While loading the trough, a small volume of ambient air (by use of damper) should be passed through the leaf in order to cool it. This will prevent further damage of leaf particularly during the summer, when the temperature of the leaf brought for wither may touch 45°C (113°F).
- Spreading of leaf should be uniform across the length and breadth of the trough. Bunching of wet leaf should be avoided.
- Air velocity should be such that the leaves are not lifted up.
- Leaf should be handled carefully. Drainage during spreading must be avoided and the labourers must not be allowed to walk on the leaf. Withered leaf bruisesmore easily.
- The duration and temperature of withering influence the character of made tea.While low temperature favours development of quality, high temperature may develop colour at the expense of quality. Unwithered teas are flaky – they may be brisk but with poor quality.
- A period of 12-14 hours of wither is essential for completion of chemical wither.
- Proper monitoring of withering through use of hygrometers, dry and wet bulb thermometers, moisture meter, weighment before and after wither, will help in producing better quality tea.
- Effort should be made to wither evenly over the entire period of withering, so that the rate of loss of moisture proceeds at a uniform rate. This will to allow the chemical reaction to proceed in the desired manner.
- At the end of withering ambient air should be blown to cool down the leaf.
- Leaf from the troughs should be taken as and when required and one trough at a time should be emptied.

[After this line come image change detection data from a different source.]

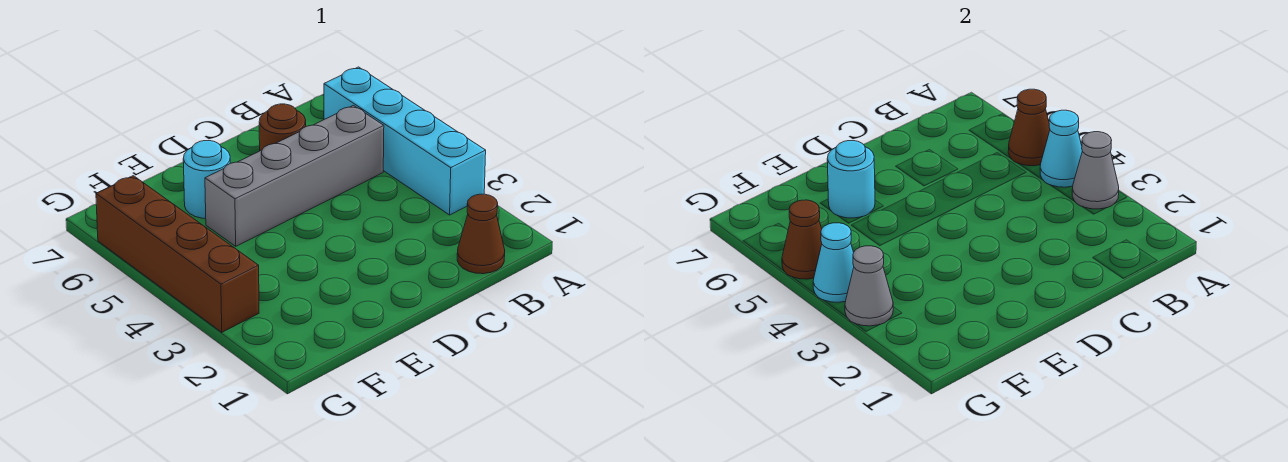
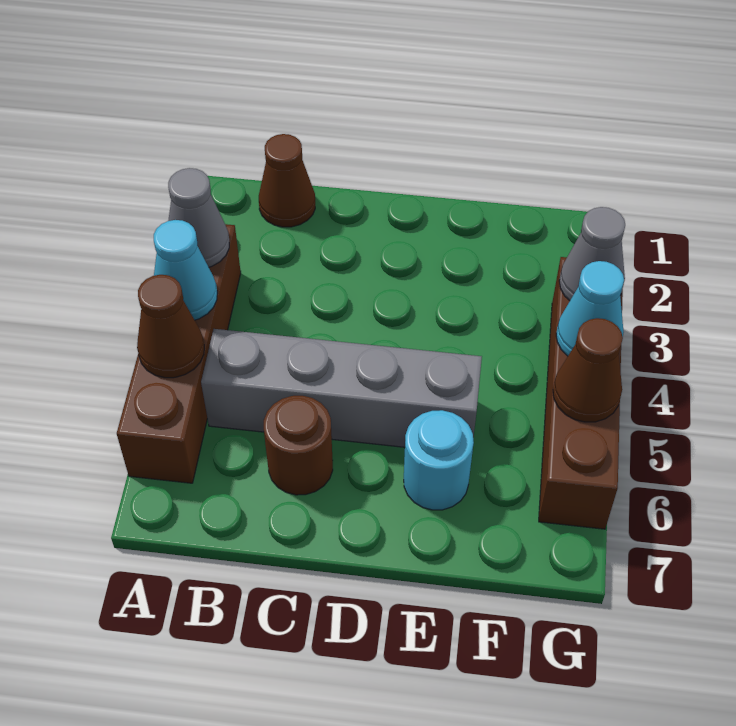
cyan 1x4 brick [324,67,486,215] -> brown 1x4 brick [117,224,241,483]
cyan 1x1 round brick [827,141,875,218] -> none

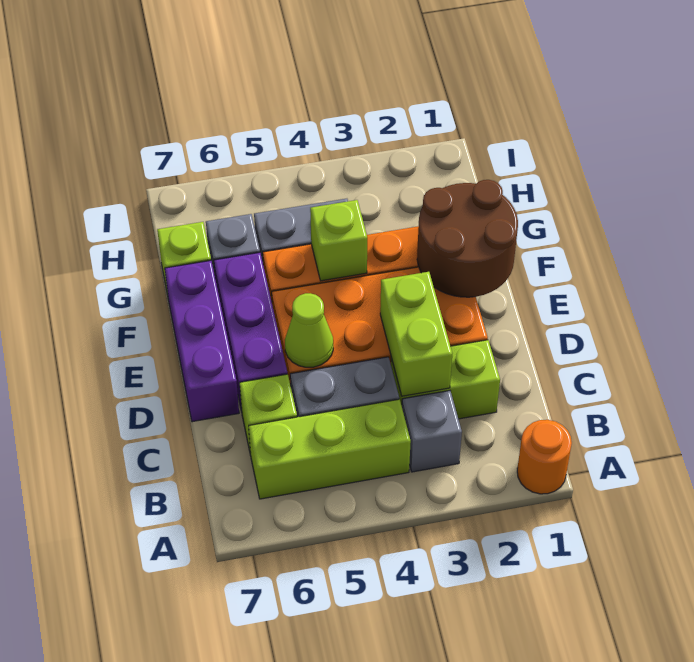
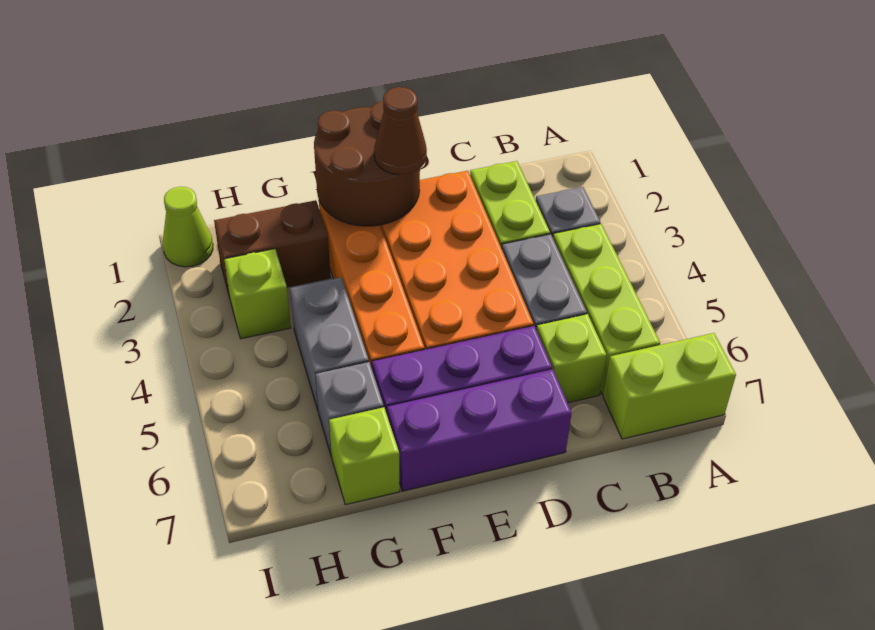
orange 1x1 round brick [517,420,572,494] -> none
lime 1x2 brick [380,272,452,396] -> lime 1x2 brick moved to [603,333,736,439]
lime 1x1 cone [285,293,333,367] -> lime 1x1 cone moved to [163,187,213,267]
none -> brown 1x1 cone [374,87,427,175]
lime 1x1 brick [310,200,367,281] -> lime 1x1 brick moved to [224,249,291,339]
none -> brown 1x2 brick [214,200,331,297]

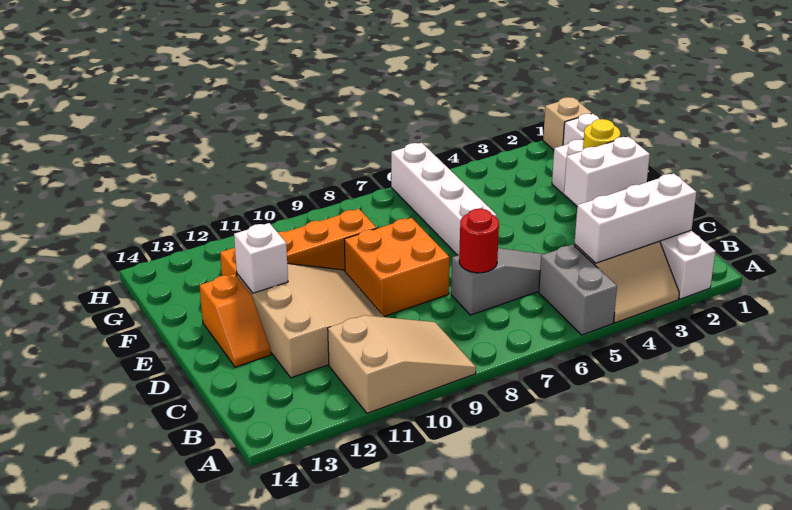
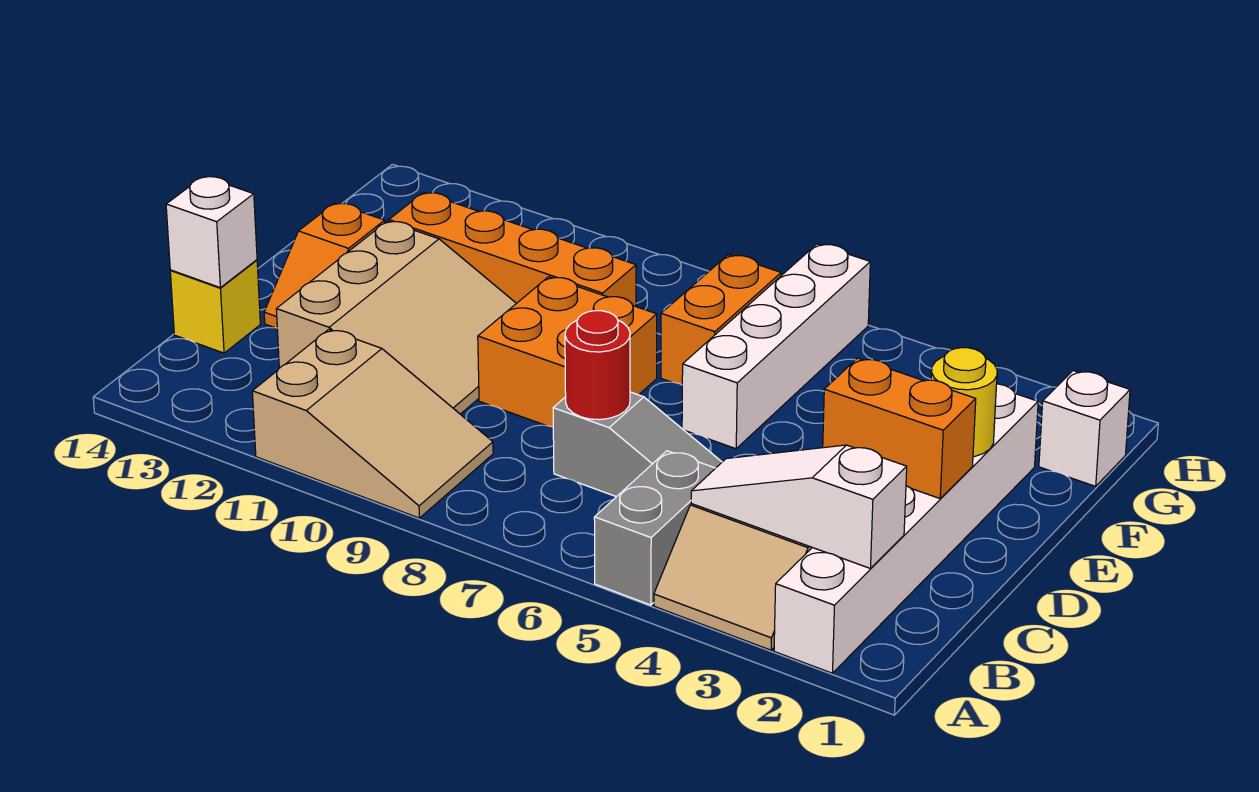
white 1x3 brick [575,173,696,263] -> white 1x3 slope [691,445,907,568]
none -> yellow 1x1 brick [170,260,260,353]
white 1x2 brick [564,137,650,205] -> orange 1x2 brick [823,358,976,498]
white 1x1 brick [234,223,288,293] -> white 1x1 brick moved to [166,176,257,288]
none -> orange 1x2 brick [661,255,781,385]
tan 1x1 brick [543,97,592,150] -> none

- Withered leaf must be loosely packed in the basket.
Electronic monitoring and control system (EMCS)
An Electronic monitoring and control of withering process has been developed by a TRA-CEERI joint R&D programme and is in operation in some factories. This facilitates total monitoring and exercising of necessary controls in airflow, heat application, period of withering, rate of evaporation etc. by a Computer once the process parameters are fed into the system .The system takes the fan to off mode as and when required and thus saves considerable energy. Consistency in withering and quality improvement is also achieved.